Pada akhirnya, di lapangan motorsport Italia, Ferrari berada di posisi tertinggi.
[[{"fid": "1321047", "view_mode": "teaser", "fields": {"format": "teaser", "field_file_image_title_text [und] [0] [value]": false, "field_file_image_alt_text [ und] [0] [value] ": false," field_image_description [und] [0] [value] ":" 08.07.2018- Ferrari dan bendera Italia "," field_search_text [und] [0] [value] ":" "}," link_text ": null," type ":" media "," field_deltas ": {" 2 ": {" format ":" teaser "," field_file_image_title_text [und] [0] [nilai] ": salah, "field_file_image_alt_text [und] [0] [value]": false, "field_image_description [und] [0] [value]": "08.07.2018- Ferrari dan bendera Italia", "field_search_text [und] [0] [nilai] ":" "}}," atribut ": {" style ":" height: 633px; width: 950px; "," class ":" media-element file-teaser "," data-delta ":" 2 "} }]]
Keengganan Enzo Ferrari untuk memilih bakat yang tumbuh di dalam negeri tumbuh menyusul ketakutannya untuk melukai dirinya sendiri selama hari-hari yang menakutkan dari kematian reguler di F1 setelah kematian Eugenio Castellotti (1956), Luigi Musso (1958) dan Lorenzo Bandini (1967).
Tren ini berlanjut ke F1 modern dengan Giancarlo Fisichella orang Italia terakhir yang membalap untuk Scuderia, yang hanya muncul dalam gerakan dadakan untuk mengisi celah yang ditinggalkan oleh Felipe Massa yang cedera untuk paruh kedua tahun 2009. Menerima panggilan dari Ferrari, diambil dari hatinya dan bukan kepalanya, itu mengakhiri karir F1-nya lebih awal dengan tempat sebelumnya di Force India diisi oleh Liuzzi untuk tahun 2010.
Kekuatan Ferrari telah menghasilkan efek samping yang tidak diinginkan pada pembalap bangsa.
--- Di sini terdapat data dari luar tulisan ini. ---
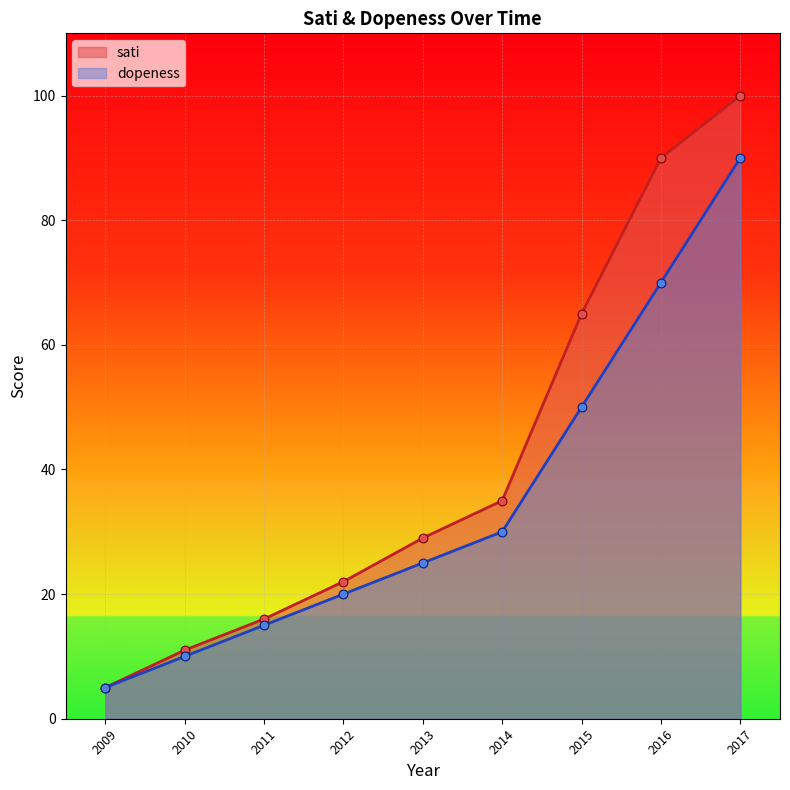

Which series contains the highest Y value?

sati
Seringkali bintang Ferrari - Michael Schumacher, Kimi Raikkonen, Massa dan Sebastian Vettel - telah diperlakukan sebagai salah satu dari mereka sendiri sementara kehangatan publik Italia dengan jelas dibalas oleh Vettel dalam perayaan radio 'grazie ragazzi' dan kecenderungan untuk melambai ke Italia dan Bendera Ferrari di atas bendera Jerman miliknya menyusul kemenangan di mobil merah darahnya.
Dengan pola ini tidak menunjukkan tanda-tanda rusak, Italia akan terus mendukung tim dan mobil atas darah dan dagingnya sendiri.